My most recent wiring project was running outdoor rated CAT6 out to the garage. You're already digging for one set of cable, might it be worth digging for another? (Cat6 is easy to terminate, just use a punch down connector and a decent punch tool.)

You can't run network cable close to power cable, though, unless you take certain precautions. Parallel runs are a bad thing, but if you must go close to power cables you can enclose the cable in a grounded pipe. I didn't run in to these problems with my cable run, so I didn't research them further.

Puckdropper

Reply to
Puckdropper

Nowadays it is far wiser to Wifi to the garage.

grounding issues are always a problem, and I am speaking about the earth ground differences. It can create a capacitance that will blow out a NIC and sometimes the whole computing device electronics.

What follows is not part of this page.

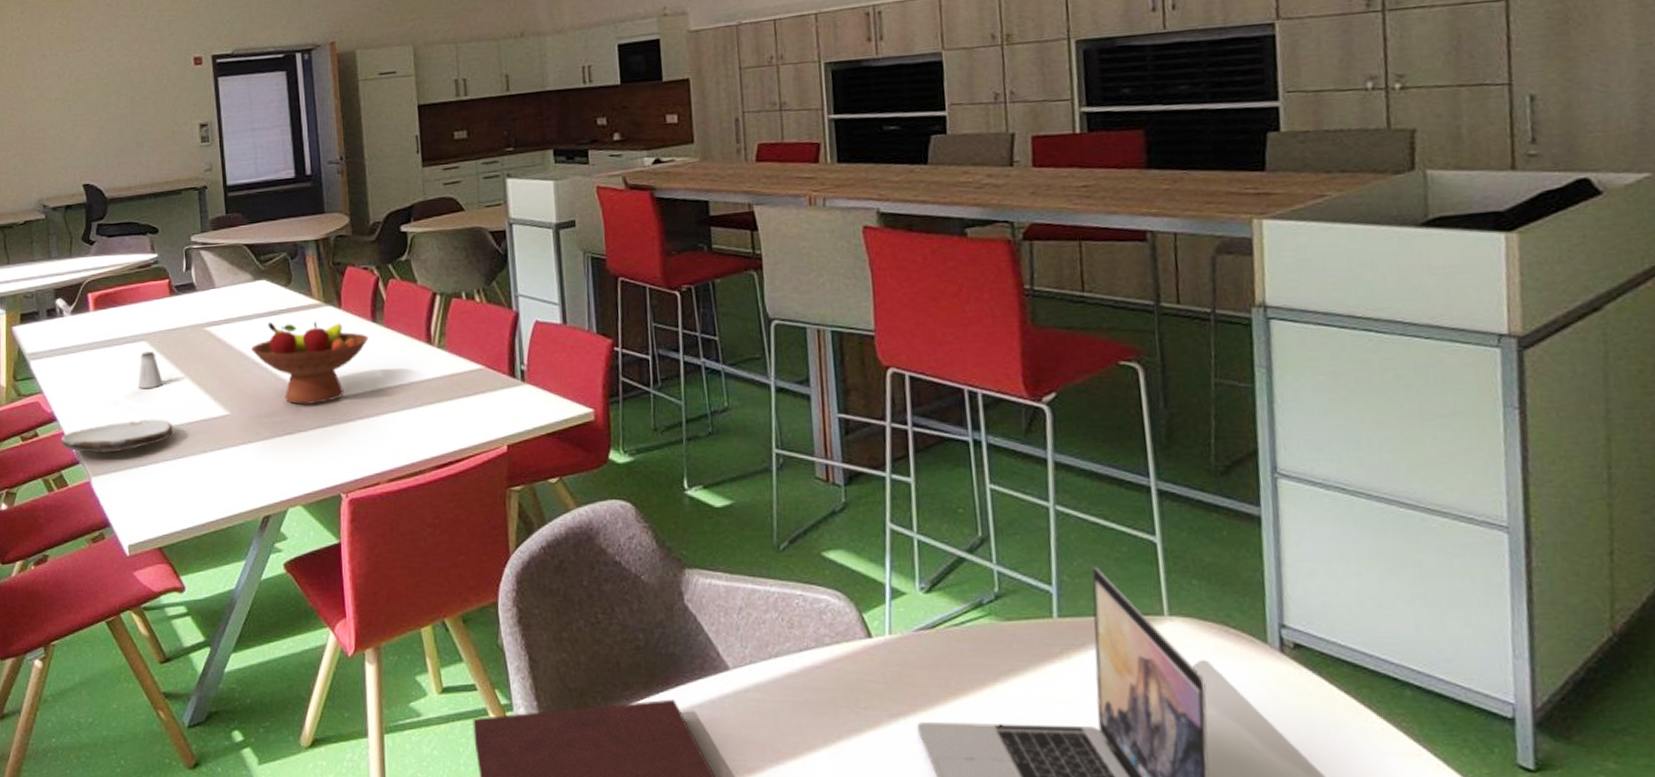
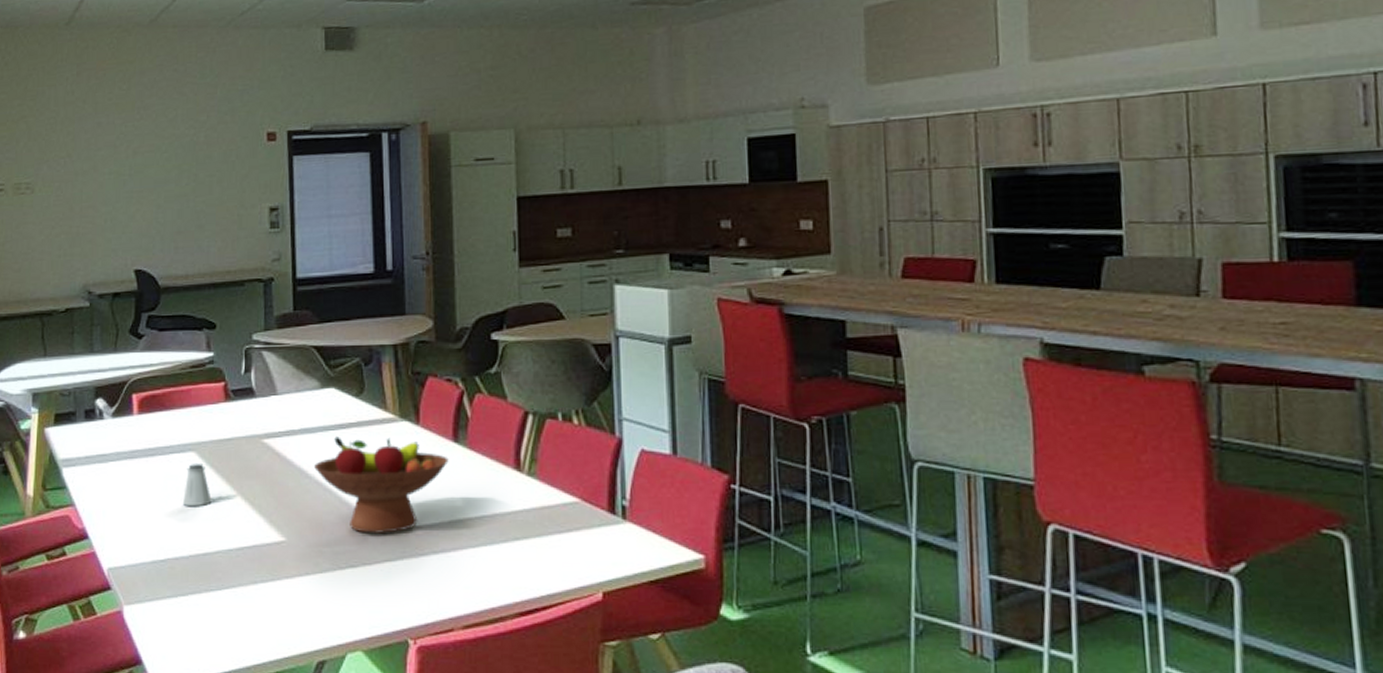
plate: present [61,419,174,454] -> none [92,542,221,579]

Even on high rise bldgs over a large footprint the grounding may be different from one side of the bldg to the other and so you cannot directly link devices for that reason. I have seen serious signal degradation even on a 60 ft underground run that really slowed down communications. Enclosed in water tight conduit and verified it was dry and no shorts due to scuffing when the cable was pulled.

Just a thought.

Reply to
OFWW

My buddy is an IT guru and he told me to run CAT10 with the AC and I'd be fine.

Reply to
-MIKE-

snipped-for-privacy@notreal.com on Fri, 01 Jun 2018 23:01:51 -0400 typed in rec.woodworking the following:

Done that too.

Reply to
pyotr filipivich

Would you have to pull through the bends in one pull? Could you do it in se ctions before you glue(?) the connections? That's how I did the power and cable (TV) out to m y shed.

Pull it through a bend into the open air, then slip on a length of straight pipe, twist to glue, wash, rinse, repeat until the destination is reached.

Reply to
DerbyDad03

That's an option, yes. I'd rather not do that. My friend is an electrical engineer with AEP and he's advising me on the best way to do it. We discussed that option and for varies reasons, decided against it.

Reply to
-MIKE-

I am Cisco certified, it is not recommended.

Reply to
OFWW

60 cycle interference?
Reply to
-MIKE-

The important issue is what code says and I believe that code says that data cable must be in a separate conduit from power cable.

The crosstalk issue, while real, is much overblown--AC is 60Hz, Ethernet today is 100-250 Mhz. Any 250 Mhz transcierver that can't reject 60Hz is crap. The overvoltage issue is also overblown with Ethernet--modern Ethernet is transformer-coupled and in any case the actual risk if you blow both ends is under a hundred bucks worth of hardware.

It was more of an issue with phones--nobody wanted to answer the phone and get a load of high voltage for his trouble.

The big issue though is that somewhere down the road some moron is going to assume that there is only data cable in the conduit, run a fish tape down it with the power on, zap himself, and possibly burn down the building.

In the early 1980s the Hamilton-Standard factory in Windsor Locks CT (roughly a million square feet, roughly 10,000 employees) was shut down for a day because somebody tried to pull a phone line through a power conduit. He got himself electrocuted (he survived mostly due to the fast action of one of the engineers) and set the building on fire. Part of the factory was shut down for a week due to no power while the conduit was replaced and the wiring pulled and tested, this time sans data cables.

This is the big reason to keep them isolated.